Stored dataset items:
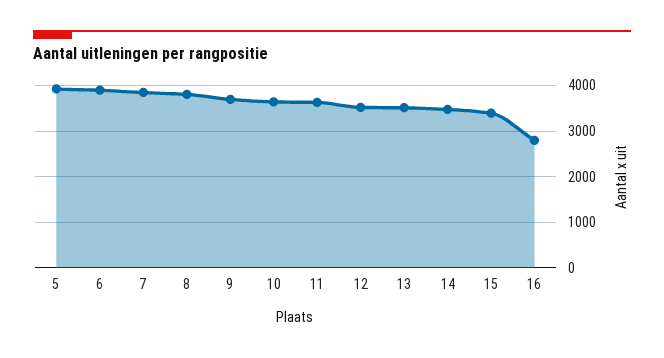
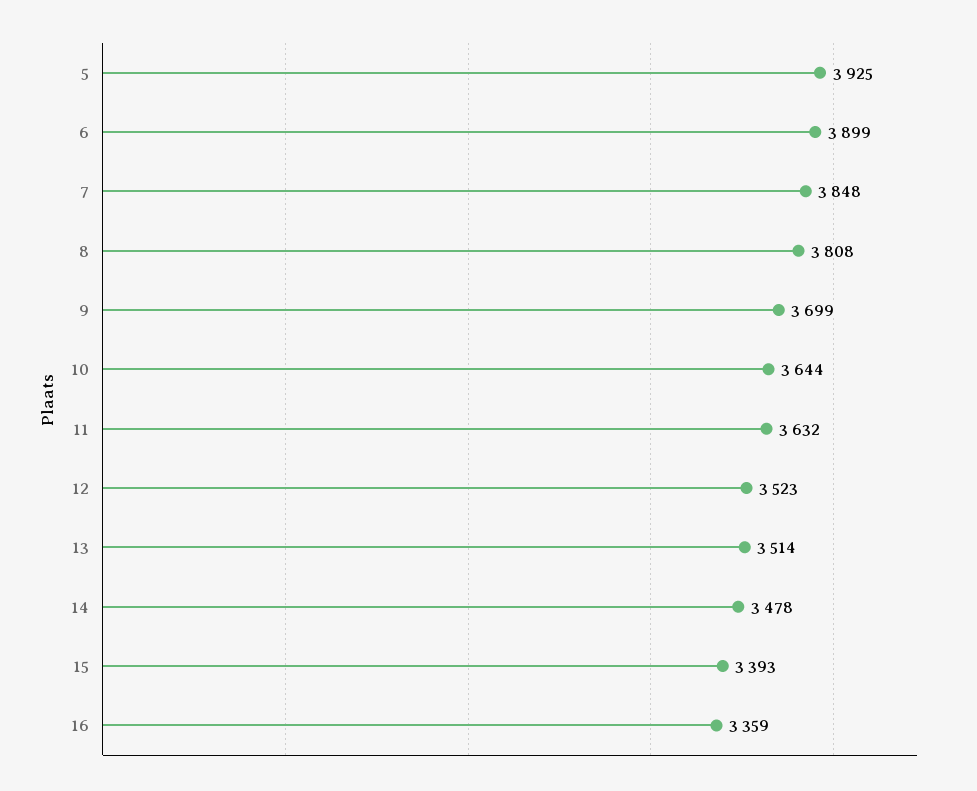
16: 2800 -> 3359

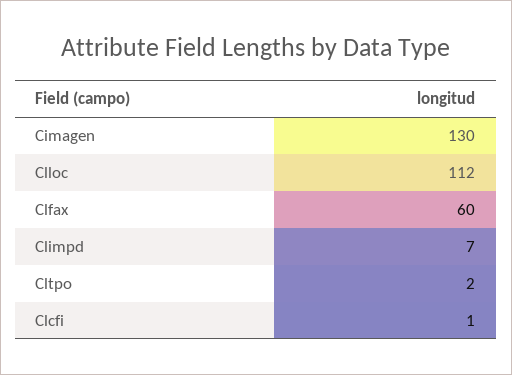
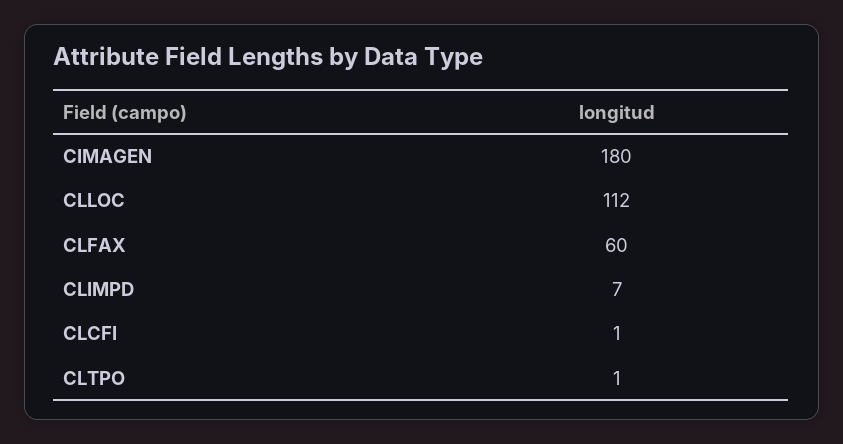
Cimagen: 130 -> 180
Cltpo: 2 -> 1

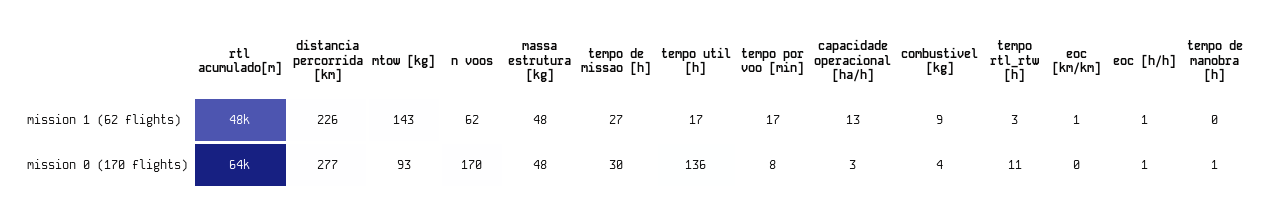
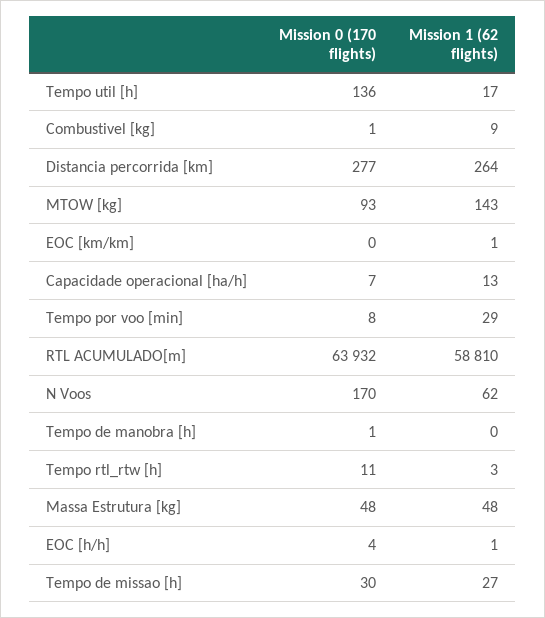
rtl acumulado[m], mission 1 (62 flights): 48000 -> 58810
distancia percorrida [km], mission 1 (62 flights): 226 -> 264
tempo por voo [min], mission 1 (62 flights): 17 -> 29
capacidade operacional [ha/h], mission 0 (170 flights): 3 -> 7
combustivel [kg], mission 0 (170 flights): 4 -> 1
eoc [h/h], mission 0 (170 flights): 1 -> 4

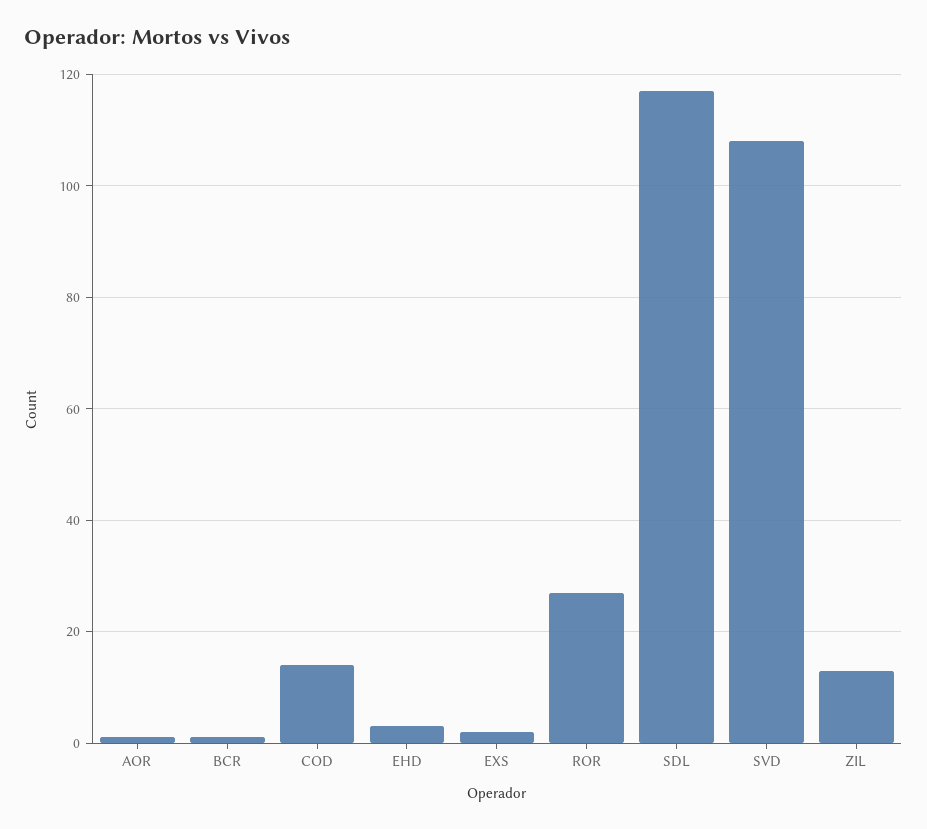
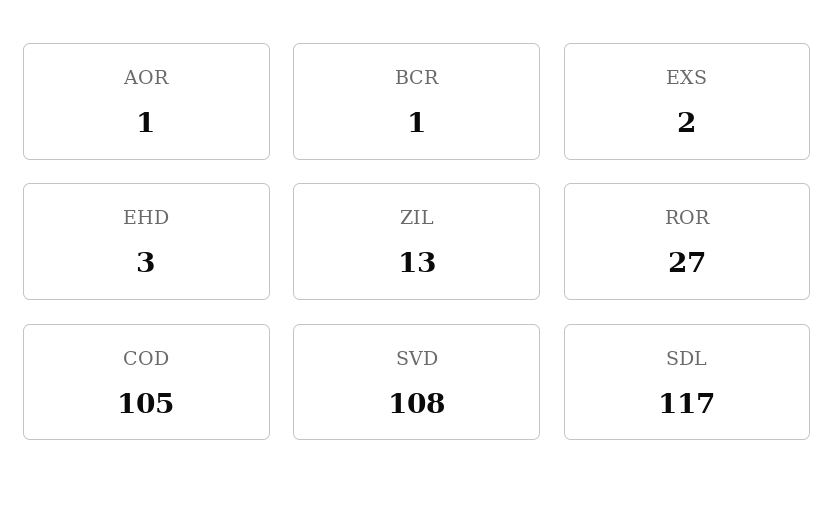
COD: 15 -> 105

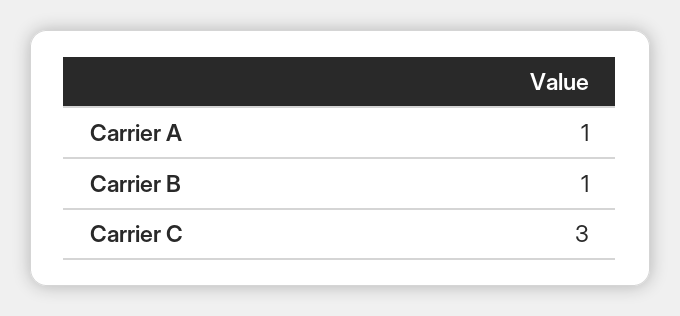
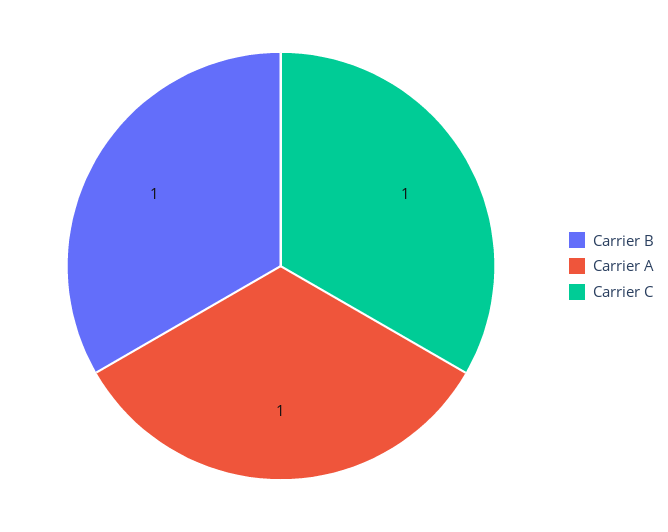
Carrier C: 3 -> 1

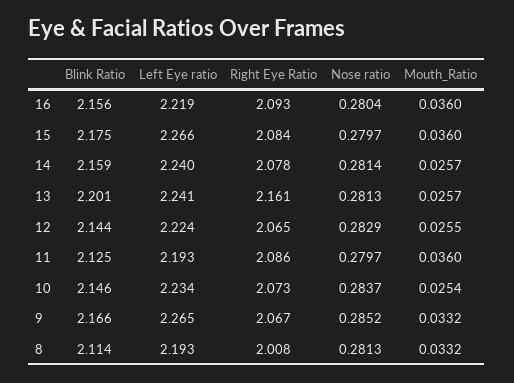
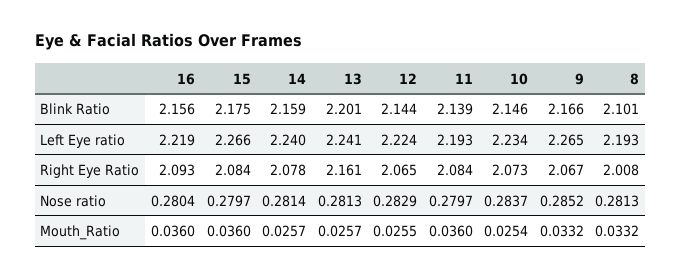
Blink Ratio, 11: 2.125 -> 2.139
Right Eye Ratio, 11: 2.086 -> 2.084
Blink Ratio, 8: 2.114 -> 2.101

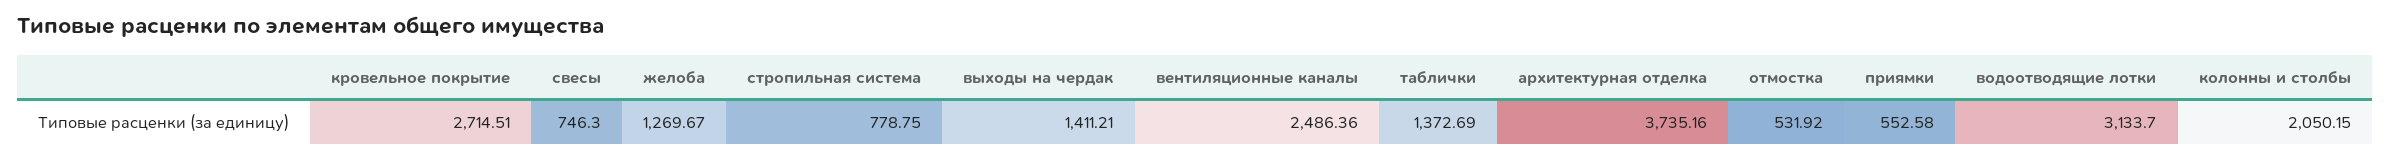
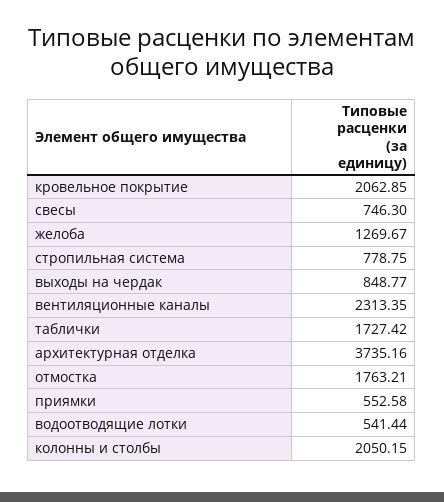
кровельное покрытие: 2714.51 -> 2062.85
выходы на чердак: 1411.21 -> 848.77
вентиляционные каналы: 2486.36 -> 2313.35
таблички: 1372.69 -> 1727.42
отмостка: 531.92 -> 1763.21
водоотводящие лотки: 3133.7 -> 541.44

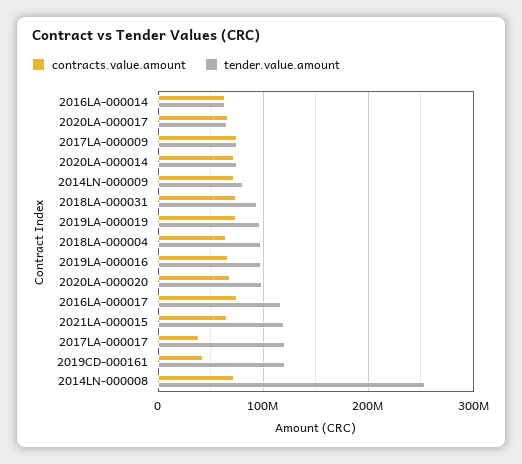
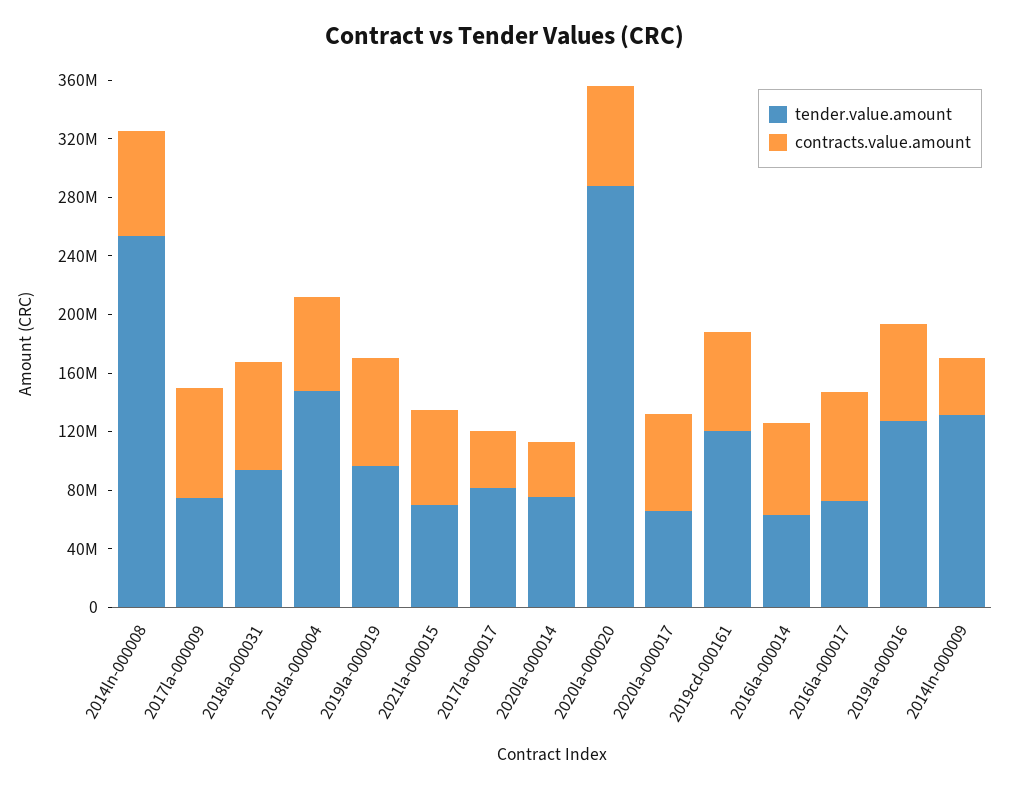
contracts.value.amount, 2020LA-000014: 70000000 -> 40000000
contracts.value.amount, 2014LN-000009: 70000000 -> 40000000
tender.value.amount, 2014LN-000009: 80000000 -> 130000000
tender.value.amount, 2018LA-000004: 100000000 -> 150000000
tender.value.amount, 2019LA-000016: 100000000 -> 130000000
tender.value.amount, 2020LA-000020: 100000000 -> 290000000
tender.value.amount, 2016LA-000017: 120000000 -> 70000000
tender.value.amount, 2021LA-000015: 120000000 -> 70000000
tender.value.amount, 2017LA-000017: 120000000 -> 80000000
contracts.value.amount, 2019CD-000161: 40000000 -> 70000000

## EXERCISE BRIEF
Pull out the lines above in which the word "contracts" appears.

## REPLY TO THE EXERCISE
contracts.value.amount, 2020LA-000014: 70000000 -> 40000000
contracts.value.amount, 2014LN-000009: 70000000 -> 40000000
contracts.value.amount, 2019CD-000161: 40000000 -> 70000000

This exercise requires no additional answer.